Health Minister Dr. Kim Hames recently promised a further $500,000 to be given to the botox treatment program for children with cerebral palsy. Since it is such an effective treatment for people with CP, the waiting list is long. But, with this additional cash injection, it is hoped that the waiting time will be a thing of the past. The issue to date has been that using botulinum toxin has been proved so successful that it is growing in demand, translating into 70 new cases per year. In addition, it seems that waiting for the treatment – apart from being frustrating – can have long-term detrimental impacts. For example, in one case a 5-year-old girl was learning to walk and that the botox treatment would greatly assist her progress, but the family has been told – after waiting two-and-a-half years already – that they will need to wait an additional six months to a year before they get it, thus reducing her possibility for progress.
Botulinum Toxin A (BTA) is a muscle relaxant derived from the bacterium Clostridium Botulinum. Although this is associated with a type of food poisoning (botulism), like other toxic substances, when used in small, controlled doses, it offers safe, effective relief for various conditions, such as cerebral palsy. For example, it is able to treat pes equinus in children who have symptoms of cerebral palsy and spasticity. Pes equinus – also referred to as tip-toeing – is extremely common in CP kids. This is a consequence of spasticity that occurs in surrounding muscles. This leads to it being almost impossible for the child to place his or her foot, flat on the floor. However, BTA can relax these muscles when the treatment is injected into the calf muscles. Hence walking is facilitated, and balance is improved.

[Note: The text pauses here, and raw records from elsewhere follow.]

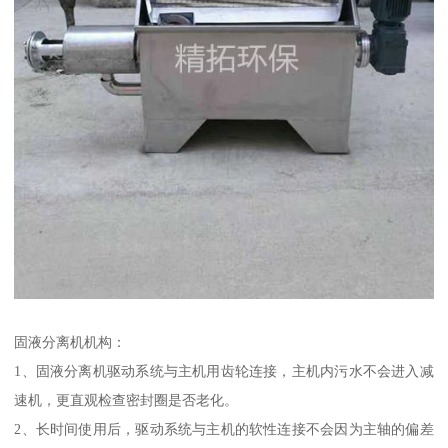
固液分离机机构：
1、固液分离机驱动系统与主机用齿轮连接，主机内污水不会进入减
速机，更直观检查密封圈是否老化。
2、长时间使用后，驱动系统与主机的软性连接不会因为主轴的偏差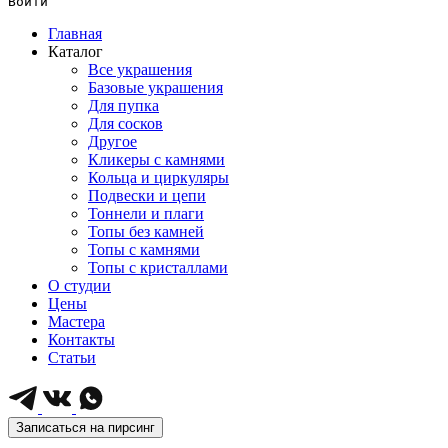
Войти
Главная
Каталог
Все украшения
Базовые украшения
Для пупка
Для сосков
Другое
Кликеры с камнями
Кольца и циркуляры
Подвески и цепи
Тоннели и плаги
Топы без камней
Топы с камнями
Топы с кристаллами
О студии
Цены
Мастера
Контакты
Статьи
Записаться на пирсинг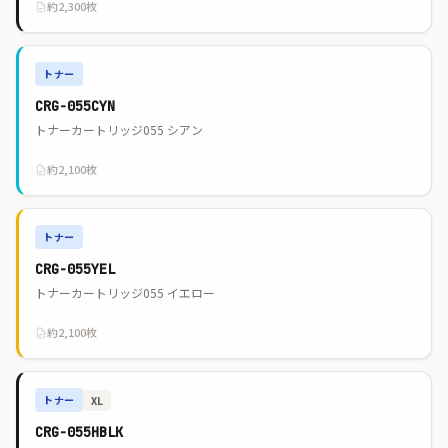
約2,300枚
トナー
CRG-055CYN
トナーカートリッジ055 シアン
約2,100枚
トナー
CRG-055YEL
トナーカートリッジ055 イエロー
約2,100枚
トナー
XL
CRG-055HBLK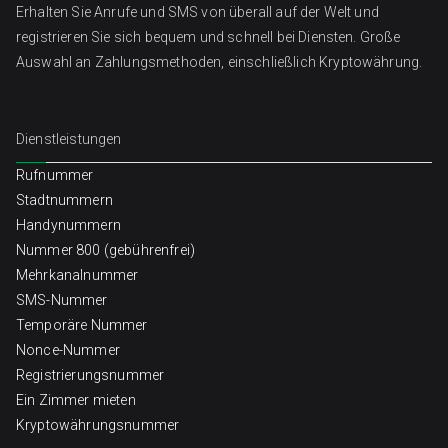
Erhalten Sie Anrufe und SMS von überall auf der Welt und
registrieren Sie sich bequem und schnell bei Diensten. Große
Auswahl an Zahlungsmethoden, einschließlich Kryptowährung.
Dienstleistungen
Rufnummer
Stadtnummern
Handynummern
Nummer 800 (gebührenfrei)
Mehrkanalnummer
SMS-Nummer
Temporäre Nummer
Nonce-Nummer
Registrierungsnummer
Ein Zimmer mieten
Kryptowährungsnummer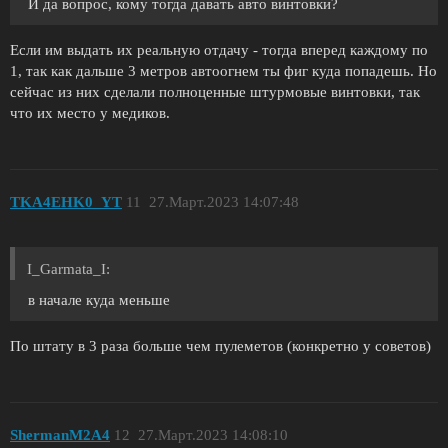
И да вопрос, кому тогда давать авто винтовки?
Если им выдать их реальную отдачу - тогда вперед каждому по
1, так как дальше 3 метров автоогнем ты фиг куда попадешь. Но
сейчас из них сделали полноценные штурмовые винтовки, так
что их место у медиков.
TKA4EHK0_YT
11
27.Март.2023 14:07:48
I_Garmata_I:
в начале куда меньше
По штату в 3 раза больше чем пулеметов (конкретно у советов)
ShermanM2A4
12
27.Март.2023 14:08:10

Another issue common with CP that can reap the benefits of this treatment is leg-straightening. When the muscles at the back of the thigh tighten, it becomes very difficult to straighten the leg. Once the BTA is injected, legs are straightened and walking or sitting becomes easier. As well, the hip’s adductor muscles can be improved which is often an issue for those with different types of cerebral palsy who may have too high muscle tone, impairing mobility as it becomes tougher to keep the legs apart. And for those CP individuals suffering from upper limb spasticity, BTA is often able to reduce elbow/wrist muscle tone to make it easier for them to grasp and pinch, etc.
Furthermore, BTA injections can minimize muscle done imbalances and fixed contractures. Balance across the joint can be restored by using BTA to lower the more active muscle tone. In this way, potential damage to joints can be minimized and even avoided, possibly eliminating the need for surgery.
BTA has also been known to reduce pain in people with cerebral palsy. As well, BTA helps to control spasms, improves positioning and facilitates personal care in a variety of areas, such as drooling, etc. BTA is also often used by surgeons during operations as a way of decreasing painful post-operative spasms while protecting soft tissue from involuntary movement until the area is fully healed. Further, even though at times BTA has not significantly improved movement or function of teens and adults with CP, they have still reported high levels of satisfaction with what the treatment has given them, vis-à-vis cosmetic aesthetics. And, BTA can be very effective in reducing fatigue since movement is much more fluid following a treatment, rendering the CP patient less reliant on more difficult, tiresome movements.